ГомерБольшой постоялый двор «Звезда и подвязка» был расположен на некотором расстоянии от дороги, на вершине Ричмонд-Хилл, что делало его удобным местом встречи для тех, кто не хотел привлекать к себе излишнего внимания.
Сэр Ральф Хервуд стоял во дворе у входа на постоялый двор. Солнце уже клонилось к горизонту, и его неяркие лучи придавали окружающей местности особую прелесть, но сэр Ральф и не думал любоваться красивым видом.
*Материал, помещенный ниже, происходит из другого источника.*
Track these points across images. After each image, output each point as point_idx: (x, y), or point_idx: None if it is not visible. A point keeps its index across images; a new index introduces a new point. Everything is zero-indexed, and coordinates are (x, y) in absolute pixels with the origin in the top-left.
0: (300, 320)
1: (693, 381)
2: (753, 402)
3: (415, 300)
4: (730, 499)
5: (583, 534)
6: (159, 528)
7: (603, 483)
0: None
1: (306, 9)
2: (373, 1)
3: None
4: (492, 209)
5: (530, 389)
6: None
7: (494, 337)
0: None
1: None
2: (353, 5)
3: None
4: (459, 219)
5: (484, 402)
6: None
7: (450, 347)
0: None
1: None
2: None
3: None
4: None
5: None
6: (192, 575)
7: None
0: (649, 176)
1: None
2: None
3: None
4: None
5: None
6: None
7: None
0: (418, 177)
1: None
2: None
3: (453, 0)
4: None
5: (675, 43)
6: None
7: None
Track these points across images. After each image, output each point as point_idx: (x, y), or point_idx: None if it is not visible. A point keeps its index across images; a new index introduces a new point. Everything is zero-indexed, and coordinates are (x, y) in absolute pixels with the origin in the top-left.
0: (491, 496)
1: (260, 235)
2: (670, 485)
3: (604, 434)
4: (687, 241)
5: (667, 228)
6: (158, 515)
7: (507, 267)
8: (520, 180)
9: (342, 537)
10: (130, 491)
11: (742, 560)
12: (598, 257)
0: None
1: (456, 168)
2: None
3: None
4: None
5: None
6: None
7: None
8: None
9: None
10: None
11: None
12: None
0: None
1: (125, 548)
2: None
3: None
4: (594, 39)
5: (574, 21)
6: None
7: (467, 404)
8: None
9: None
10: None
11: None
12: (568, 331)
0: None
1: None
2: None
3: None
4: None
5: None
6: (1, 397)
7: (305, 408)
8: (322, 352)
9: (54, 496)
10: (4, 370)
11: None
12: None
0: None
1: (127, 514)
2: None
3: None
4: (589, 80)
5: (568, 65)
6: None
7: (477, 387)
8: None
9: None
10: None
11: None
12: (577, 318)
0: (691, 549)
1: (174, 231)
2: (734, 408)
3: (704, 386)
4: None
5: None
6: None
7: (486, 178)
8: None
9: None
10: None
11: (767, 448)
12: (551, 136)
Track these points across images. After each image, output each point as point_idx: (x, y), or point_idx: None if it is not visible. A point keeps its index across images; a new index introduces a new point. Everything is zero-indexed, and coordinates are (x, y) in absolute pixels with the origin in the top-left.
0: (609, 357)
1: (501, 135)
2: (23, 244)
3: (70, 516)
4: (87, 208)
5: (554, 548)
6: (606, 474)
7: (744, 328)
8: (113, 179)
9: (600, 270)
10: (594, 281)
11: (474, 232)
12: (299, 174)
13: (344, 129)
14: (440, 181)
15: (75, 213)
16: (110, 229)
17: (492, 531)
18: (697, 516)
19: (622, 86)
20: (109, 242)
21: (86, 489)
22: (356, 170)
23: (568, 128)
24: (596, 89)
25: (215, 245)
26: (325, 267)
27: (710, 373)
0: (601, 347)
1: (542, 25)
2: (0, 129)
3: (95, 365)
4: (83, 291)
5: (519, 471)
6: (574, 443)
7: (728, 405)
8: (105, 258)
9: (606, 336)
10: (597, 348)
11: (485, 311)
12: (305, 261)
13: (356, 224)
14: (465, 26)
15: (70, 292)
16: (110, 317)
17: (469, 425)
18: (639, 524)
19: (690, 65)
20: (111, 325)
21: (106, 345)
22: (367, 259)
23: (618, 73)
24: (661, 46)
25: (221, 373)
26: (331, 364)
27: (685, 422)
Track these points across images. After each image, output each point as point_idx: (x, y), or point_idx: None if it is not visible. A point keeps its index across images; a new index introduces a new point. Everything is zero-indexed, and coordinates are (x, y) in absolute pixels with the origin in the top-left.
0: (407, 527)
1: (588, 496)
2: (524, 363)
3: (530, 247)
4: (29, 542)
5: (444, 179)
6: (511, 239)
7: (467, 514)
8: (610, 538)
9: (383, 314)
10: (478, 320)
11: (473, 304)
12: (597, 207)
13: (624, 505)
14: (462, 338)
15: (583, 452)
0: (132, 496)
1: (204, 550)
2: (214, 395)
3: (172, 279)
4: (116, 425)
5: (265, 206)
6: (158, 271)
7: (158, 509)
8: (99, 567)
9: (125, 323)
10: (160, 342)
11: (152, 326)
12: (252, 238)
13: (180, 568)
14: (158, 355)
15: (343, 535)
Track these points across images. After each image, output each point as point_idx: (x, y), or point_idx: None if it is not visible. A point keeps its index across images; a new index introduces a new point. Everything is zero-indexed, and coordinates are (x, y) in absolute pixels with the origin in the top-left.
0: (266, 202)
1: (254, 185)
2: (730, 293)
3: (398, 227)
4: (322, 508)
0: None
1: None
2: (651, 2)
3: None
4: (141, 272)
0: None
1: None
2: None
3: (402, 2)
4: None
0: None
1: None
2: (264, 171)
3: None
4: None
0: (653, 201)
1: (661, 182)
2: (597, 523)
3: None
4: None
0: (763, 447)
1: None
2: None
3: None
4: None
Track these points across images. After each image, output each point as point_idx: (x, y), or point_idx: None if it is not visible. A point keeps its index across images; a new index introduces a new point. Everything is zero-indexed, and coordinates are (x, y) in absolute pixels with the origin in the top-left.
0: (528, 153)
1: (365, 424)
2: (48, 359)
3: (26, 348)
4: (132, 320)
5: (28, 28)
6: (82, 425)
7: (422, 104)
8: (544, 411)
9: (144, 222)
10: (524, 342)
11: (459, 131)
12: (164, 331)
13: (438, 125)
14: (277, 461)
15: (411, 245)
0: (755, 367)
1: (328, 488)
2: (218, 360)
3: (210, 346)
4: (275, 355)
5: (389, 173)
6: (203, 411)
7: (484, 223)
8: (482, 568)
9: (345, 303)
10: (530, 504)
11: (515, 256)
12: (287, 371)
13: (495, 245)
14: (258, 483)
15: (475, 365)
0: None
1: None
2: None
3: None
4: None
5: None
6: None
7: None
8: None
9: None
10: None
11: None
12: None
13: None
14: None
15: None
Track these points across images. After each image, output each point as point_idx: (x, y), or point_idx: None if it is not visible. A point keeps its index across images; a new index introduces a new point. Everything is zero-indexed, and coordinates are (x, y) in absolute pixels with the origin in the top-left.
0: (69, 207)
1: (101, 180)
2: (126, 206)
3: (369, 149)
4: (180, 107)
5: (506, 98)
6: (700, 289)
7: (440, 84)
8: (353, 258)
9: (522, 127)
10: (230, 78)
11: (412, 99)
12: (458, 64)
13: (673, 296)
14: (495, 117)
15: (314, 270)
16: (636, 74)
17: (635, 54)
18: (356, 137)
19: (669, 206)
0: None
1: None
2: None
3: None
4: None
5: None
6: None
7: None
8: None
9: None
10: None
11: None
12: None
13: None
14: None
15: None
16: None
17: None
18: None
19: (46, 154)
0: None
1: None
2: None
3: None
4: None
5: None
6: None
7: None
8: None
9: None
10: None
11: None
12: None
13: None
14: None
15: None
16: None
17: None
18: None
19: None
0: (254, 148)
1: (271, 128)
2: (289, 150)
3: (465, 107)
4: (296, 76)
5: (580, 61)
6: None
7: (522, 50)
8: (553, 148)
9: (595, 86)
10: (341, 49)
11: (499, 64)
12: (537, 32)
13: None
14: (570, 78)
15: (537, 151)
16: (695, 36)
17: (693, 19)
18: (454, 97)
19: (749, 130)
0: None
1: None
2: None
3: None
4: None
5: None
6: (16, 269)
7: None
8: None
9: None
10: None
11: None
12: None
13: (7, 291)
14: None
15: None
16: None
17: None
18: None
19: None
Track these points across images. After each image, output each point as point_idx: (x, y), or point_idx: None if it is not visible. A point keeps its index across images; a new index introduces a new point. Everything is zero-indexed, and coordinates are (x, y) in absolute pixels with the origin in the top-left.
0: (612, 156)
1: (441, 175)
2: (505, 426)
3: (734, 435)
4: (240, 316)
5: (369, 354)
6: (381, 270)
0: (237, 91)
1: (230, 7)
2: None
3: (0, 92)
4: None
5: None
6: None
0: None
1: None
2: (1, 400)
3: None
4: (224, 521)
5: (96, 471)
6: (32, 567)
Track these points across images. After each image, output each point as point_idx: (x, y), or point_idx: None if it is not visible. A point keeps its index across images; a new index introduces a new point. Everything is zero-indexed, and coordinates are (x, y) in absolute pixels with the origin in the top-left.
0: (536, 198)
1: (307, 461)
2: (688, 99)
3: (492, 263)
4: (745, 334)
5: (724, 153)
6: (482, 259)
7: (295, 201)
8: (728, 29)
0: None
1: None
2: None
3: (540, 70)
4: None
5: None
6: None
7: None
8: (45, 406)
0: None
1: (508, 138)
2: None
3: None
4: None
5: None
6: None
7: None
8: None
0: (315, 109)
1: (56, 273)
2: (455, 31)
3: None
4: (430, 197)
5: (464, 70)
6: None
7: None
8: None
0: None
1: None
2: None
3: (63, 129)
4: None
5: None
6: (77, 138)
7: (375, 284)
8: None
Он ждал Томаса Донована и его товарища — Дугана, или Дадли, или как там его звали. Это не имело значения. Наблюдать следовало за Томасом Донованом. Его опасаться. Его ликвидировать.
Правда, Вильям смотрел на это по-другому, подумал сэр Ральф, бросая на землю сигару и бесстрастно вдавливая ее в грязь каблуком. Совсем по-другому. Вильям рассматривал Донована как вызов, считал, что может обхитрить американца, использовать в своих интересах, а уж потом, когда он сам будет править миром, разобраться с ним. Каким же он был наглым, дерзким, самоуверенным. Сэр Ральф вспомнил, как он едва не расхохотался, когда американец ударом кулака свалил Вильяма с ног.
Вильям становился непредсказуем. Он старел, но не мудрел, и его аппетиты все возрастали. Заговоры, интриги, уловки были хороши, когда они были молоды, но они уже пережили свой расцвет, и теперь им следовало быть более осторожными, не рисковать понапрасну. Неужели дело Жоффрея Бальфура ничему не научило Вильяма? Никого из них ничему не научило?
Сэр Ральф знал, почему Стинки ввязался в это сумасшедшее предприятие. Этот дурак отчаянно нуждался в деньгах. Когда не можешь заплатить кредиторам, может ли быть лучший выход из положения, чем прибрать к рукам власть и навсегда отделаться и от кредиторов и от долгов. Стинки готов играть, делая ставку на что угодно, — на длину волоса на подбородке какой-нибудь старухи, день недели, в который Красавчик Браммель прирежет кого-нибудь на Бонд-стрит, на исход состязаний по бегу между тараканом и пауком. Сейчас он сделал ставку на возможный успех хитроумного плана Вильяма по свержению монарха.
И Перри. Его мотивы тоже были до смешного прозрачны. Он преследовал интеллектуальную цель — стать самым крупным в Британской империи авторитетом в любой области науки. Его заветной мечтой было провозгласить себя английским Сократом, величайшим английским философом и учителем. Он даже не подозревал, что является лишь орудием в руках Вильяма, что от него избавятся, как только необходимость в нем отпадет.
Сэр Ральф снова осмотрел двор и задумался над тем, почему Вильям настоял на участии Артура в их плане. Артур был пустым местом, настоящим престарелым Лотарио, к тому же опасно глупым. Ведь они же могли выбрать кого-то другого, прежде чем Стинки нашептал имя Артура в ухо Принни с целью внедрить их человека в Казначейство. Но Артур с самого начала был членом «Клуба»и он слишком много знал. Его нельзя было оставить за бортом. Хотя, если бы он попал в дорожную аварию или пал жертвой какого-нибудь другого несчастного случая, потеря была бы невелика.
Сэр Ральф вздохнул и прислонился к стене постоялого двора, спрашивая себя, почему же он сам согласился участвовать в плане Вильяма но тут же выкинул эту мысль из головы. Вильям, не задумываясь, избавился бы от него, если бы он отказался, а сэра Ральфа совсем не прельщала перспектива умереть раньше отпущенного ему срока. Ему вообще не хотелось умирать.